Article 12. Grounds for challenge

 

(1) When a person is approached in connection with his or her possible appointment as an arbitrator, he or she shall disclose any circumstances likely to give rise to justifiable doubts as to his or her impartiality or independence. An arbitrator, from the time of his or her appointment and throughout the arbitral proceedings, shall without delay disclose any such circumstances to the parties unless they have already been informed of them by him or her.

 

(2) An arbitrator may be challenged only if circumstances exist that give rise to justifiable doubts as to his or her impartiality or independence, or if he or she does not possess qualifications agreed to by the parties. A party may challenge an arbitrator appointed by him or her, or in whose appointment he or she has participated, only for reasons of which he or she becomes aware after the appointment has been made.

 

(3) For purposes of paragraph (2), ‘‘justifiable doubts’’ require substantial grounds for contending that a reasonable apprehension of bias would be entertained by a reasonable person in possession of the correct facts.

 

Article 13. Challenge procedure

 

(1) The parties are free to agree on a procedure for challenging an arbitrator, subject to the provisions of paragraph (3) of this article.

 

(2) Failing such agreement, a party who intends to challenge an arbitrator shall, within fifteen days after becoming aware of the constitution of the arbitral tribunal or after becoming aware of any circumstance referred to in article 12(2), send a written statement of the reasons for the challenge to the arbitral tribunal. Unless the challenged arbitrator withdraws from office or the other party agrees to the challenge, the arbitral tribunal shall decide on the challenge.

 

(3) If a challenge under any procedure agreed upon by the parties or under the procedure of paragraph (2) of this article is not successful, the challenging party may request, within thirty days after having received notice of the decision rejecting the challenge, the court specified in article 6 to decide on the challenge, which decision shall be subject to no appeal; while such a request is pending, the arbitral tribunal, including the challenged arbitrator, may continue the arbitral proceedings and make an award.

 

Article 14. Failure or impossibility to act

 

(1) If an arbitrator becomes de jure or de facto unable to perform his or her functions or for other reasons fails to act without undue delay, his or her mandate terminates if he or she withdraws from office or if the parties agree on the termination.

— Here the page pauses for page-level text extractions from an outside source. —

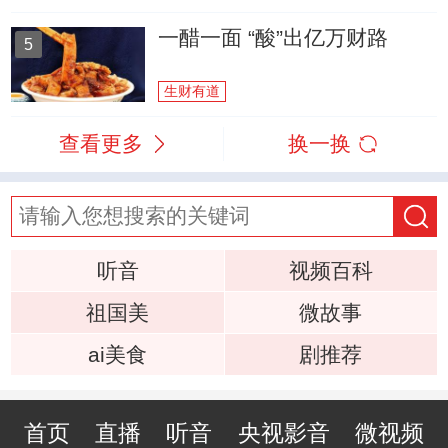
一醋一面 “酸”出亿万财路
5
生财有道
查看更多
换一换
听音
视频百科
祖国美
微故事
ai美食
剧推荐
首页
直播
听音
央视影音
微视频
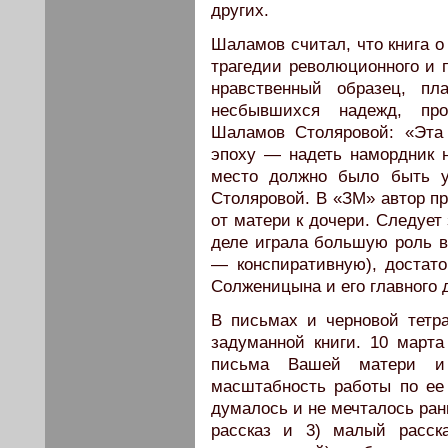
других.
Шаламов считал, что книга о
трагедии революционного и 
нравственный образец, пл
несбывшихся надежд, пр
Шаламов Столяровой: «Эта 
эпоху — надеть намордник на
место должно было быть 
Столяровой. В «ЗМ» автор п
от матери к дочери. Следует
деле играла большую роль в
— конспиративную), достато
Солженицына и его главного
В письмах и черновой тетр
задуманной книги. 10 март
письма Вашей матери и 
масштабность работы по ее
думалось и не мечталось ран
рассказ и 3) малый расск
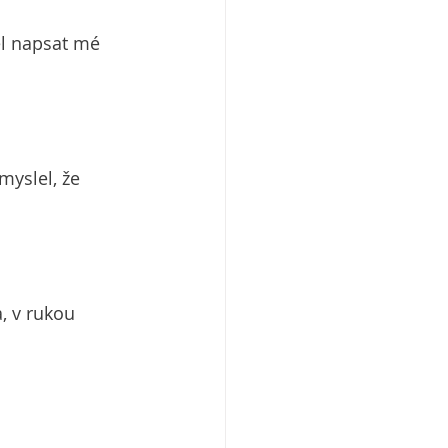
ěl napsat mé 
yslel, že 
, v rukou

Otherwise, if a controversy remains concerning any of these grounds, any party may request the court specified in article 6 to decide on the termination of the mandate, which decision shall be subject to no appeal.

 

(2) If, under this article or article 13(2), an arbitrator withdraws from his or her office or a party agrees to the termination of the mandate of an arbitrator, this does not imply acceptance of the validity of any ground referred to in this article or article 12(2).

 

Article 15. Appointment of substitute arbitrator

 

Where the mandate of an arbitrator terminates under article 13 or 14 or because of withdrawal from office for any other reason or because of the revocation of his or her mandate by agreement of the parties or in any other case of termination of his or her mandate, a substitute arbitrator shall be appointed according to the rules that were applicable to the appointment of the arbitrator being replaced.